Multiplexed Identification of TCR Antigen Specificity (MIRA)
To identify antigen-specific TCRs, T cells derived post-expansion from either of the above input cell types were used for the MIRA tool. Antigen-specific TCRs were identified as previously described9,10. Briefly, T cells were incubated overnight with MIRA peptide pools, and the antigen-specific subset was identified by CD137 upregulation. Following addition of peptides, cells were incubated at 37°C for ~18 hours. At the end of the incubation, replicate wells of cells were harvested from the culture and pooled and then stained with antibodies for analysis and sorting by flow cytometry. Cells were then washed and suspended in PBS containing FBS (2%), 1mM EDTA and 4,6-diamidino- 2-phenylindole (DAPI) for exclusion of non-viable cells.
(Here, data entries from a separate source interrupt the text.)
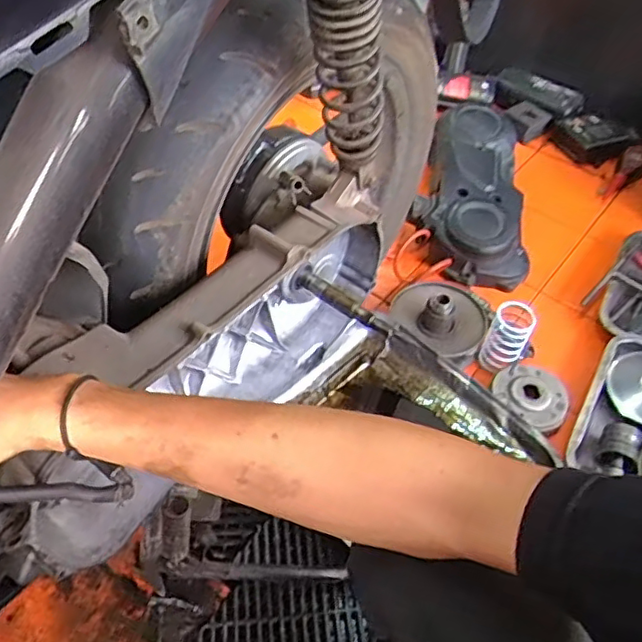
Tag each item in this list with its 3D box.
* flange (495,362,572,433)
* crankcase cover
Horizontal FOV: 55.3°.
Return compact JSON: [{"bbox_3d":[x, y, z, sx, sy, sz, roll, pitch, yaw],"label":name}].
[{"bbox_3d":[0.323,0.109,0.927,0.109,0.016,0.105,1,50,-1],"label":"flange"},{"bbox_3d":[0.303,-0.273,1.190,0.187,0.111,0.424,7,50,4],"label":"crankcase cover"}]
Cells were acquired and sorted using a FACS Aria (BD Biosciences) instrument. Sorted antigen-specific (CD3+CD8+CD137+) T cells were pelleted and lysed in RLT Plus buffer for nucleic acid isolation. Analysis of flow cytometry data files was performed using FlowJo (Ashland, OR).
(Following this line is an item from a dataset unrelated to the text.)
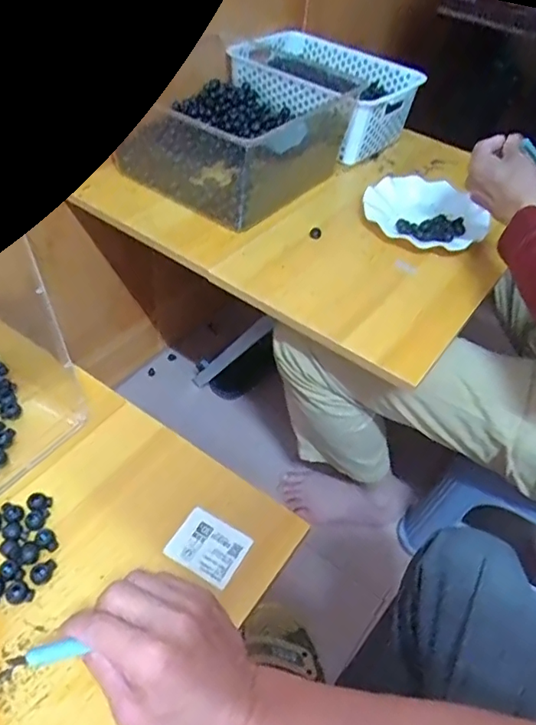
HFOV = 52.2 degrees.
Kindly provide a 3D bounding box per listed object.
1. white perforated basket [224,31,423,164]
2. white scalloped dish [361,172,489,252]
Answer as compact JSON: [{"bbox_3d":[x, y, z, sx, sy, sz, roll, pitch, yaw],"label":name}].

RNA was isolated using AllPrep DNA/RNA mini and/or micro kits, according to manufacturer’s instructions (Qiagen). RNA was reverse transcribed to cDNA using Vilo kits (Life Technologies). TCRβ amplification, sequencing and clonotype determination were performed as described in the ‘T-cell receptor variable beta chain sequencing’ section above.
MIRA tool design
T-cell populations were exposed to pooled peptides or transgenes in a combinatoric format, similar to the approach described in reference 10. According to the MIRA panel design, each antigen is strategically placed in a subset of K unique pools while being omitted from the remaining pools (total pools = N). This design allows for antigens to be placed into a unique combination of N choose K occupancies (or also referred to as “addresses”), and allows for increased economies of scale as the number of replicate pools (N) increases. In order to estimate an empirical false discovery rate and gauge assay quality, we purposefully left > 40% of the unique occupancies empty to assess the rate at which are clones are spuriously sorted and detected in K pools with no query antigen present (hereinafter referred to as invalid TCR associations).
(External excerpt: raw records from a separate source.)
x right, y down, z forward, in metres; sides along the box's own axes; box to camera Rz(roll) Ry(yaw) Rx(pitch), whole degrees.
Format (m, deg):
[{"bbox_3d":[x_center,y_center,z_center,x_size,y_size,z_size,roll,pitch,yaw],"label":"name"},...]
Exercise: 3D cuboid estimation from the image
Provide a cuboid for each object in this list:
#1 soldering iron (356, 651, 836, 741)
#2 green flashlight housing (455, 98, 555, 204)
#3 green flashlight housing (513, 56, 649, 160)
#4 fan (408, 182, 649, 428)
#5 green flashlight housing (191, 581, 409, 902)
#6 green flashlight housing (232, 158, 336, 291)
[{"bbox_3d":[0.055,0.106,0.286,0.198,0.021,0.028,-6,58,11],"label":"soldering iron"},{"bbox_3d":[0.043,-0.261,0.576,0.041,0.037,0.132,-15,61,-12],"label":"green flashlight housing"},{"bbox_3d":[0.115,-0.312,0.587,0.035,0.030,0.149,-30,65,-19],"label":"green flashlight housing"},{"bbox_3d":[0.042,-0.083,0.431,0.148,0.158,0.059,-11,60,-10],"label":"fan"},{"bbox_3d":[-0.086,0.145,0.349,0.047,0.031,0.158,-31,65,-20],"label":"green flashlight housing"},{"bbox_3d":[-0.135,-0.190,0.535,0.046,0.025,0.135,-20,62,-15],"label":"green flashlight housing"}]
Matching clonotypes to antigens
T cells were aliquoted into 11 pools, and activated T cells were sorted using T-cell markers after overnight stimulation, as described previously10. These putative antigen responding cells were set aside to characterize the T-cell clonotypes present in each sorted pool using the immunoSEQ Assay as described above. After immunosequencing, we examined the behavior of T-cell clonotypes by tracking the read counts of each unique TCRb sequence across each sorted pool. True antigen-specific clones should be specifically enriched in a unique occupancy pattern that corresponds to the presence of one of the query antigens in K pools. We have reported on methods to assign antigen specificity to TCR clonotypes previously12; in addition we also developed a non-parametric Bayesian model to compute the posterior probability that a given clonotype is antigen specific. This model uses the available read counts of TCRs to estimate a mean-variance relationship within a given experiment and as well as the probability that a clone will have zero read counts due to incomplete sampling of low frequency clones. Together, this model takes the observed read counts of a clonotype across all N pools and estimates the posterior probability of a clone responding to all possible N choose K addresses and an additional hypothesis that a clone is activated in all pools (truly activated, but no specific to any of our query antigens). To define antigen specific clones, we identified TCR clonotypes assigned to a query antigen from this model with a posterior probability >= 0.9.